My Twitter and Facebook friends and I both agree, you help us connect around those pesky time zones. Thank you Hootsuite!
Blogger Tool #5: TYNT for Copy & Pasters
I had a rough day in my consulting business fairly recently, and at the end of day came to relax into my blog. As I began reviewing the news articles for the day, I discovered that one of my more popular posts had been syndicated without attribution in a number of other websites. While I love it when people share my content, I’m not such a fan when they pretend they wrote it – and that distaste combined with the rough day I was rolling off of led me to ask my BlogCatalog friends how they felt about such things. As always, they were quite helpful.
Obviously, and as I realized once I slept off the rough one, unless you want to spend your days chasing down copyright violators there’s not much you can do. I slapped a notice onto the site, resolved to have my links back to the site in future posts, and verified that my RSS feed was only syndicating partial blog posts to make it a bit more difficult for the scrapers.
Then, today when I logged back into BlogCatalog, I discovered a recommendation from one of my fellow bloggers, PBScott, to use TYNT, a service that injects copy & paste off your site with your link.

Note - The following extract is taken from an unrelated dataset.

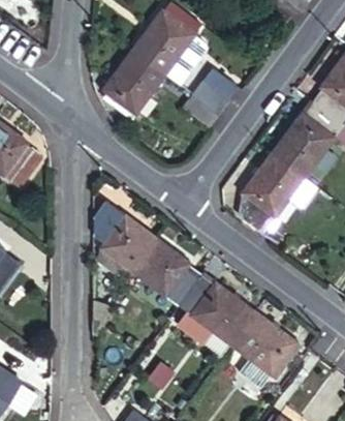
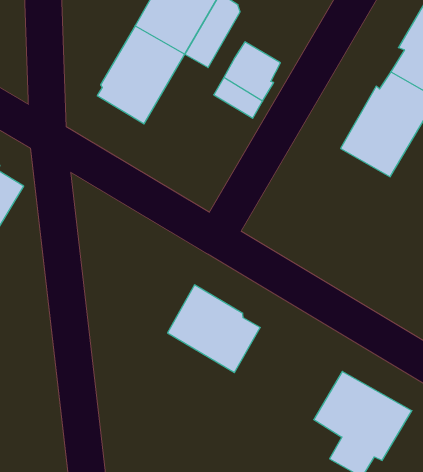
building: [242,153,303,231] -> none
building: [97,202,156,272] -> none
building: [178,274,254,345] -> none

This isn’t a cure-all by any means, but perhaps the copying and resyndication of entire posts without attribution was just a novice webbie doing his or her thing without knowledge of netiquette. If that’s the case, then I expect TYNT will definitely help straighten that out.
It’s of course too early to see if the whole plagiarism thing is sorted, but I’m not going to stress on that too much. Either way, I expect that, as TYNT advertises in their video, their functionality will help spread the word about schemabyte.com – and for that, thank you 33Across!
Psst.
Hey man, c’mon, hook me up.
You got good blogger tools? Pass ‘em to me casually in the comments, but don’t look at me while you do it.
and you must link back if you use it elsewhere.

Mulled Vine
I hate captcha checks. I don’t use them. There are great spam comment tools that filter out spam very well.
Mad Caretaker
Well then… hope you liked the other tools!
Akismet is purportedly a great non-captcha anti-spam tool. http://akismet.com/
Survival Sherpa
Great stuff bro! I’ll explore more when I get some time. Thanks for the help!
Mad Caretaker
My pleasure, I hope it does prove helpful – and thanks so much for reading & commenting!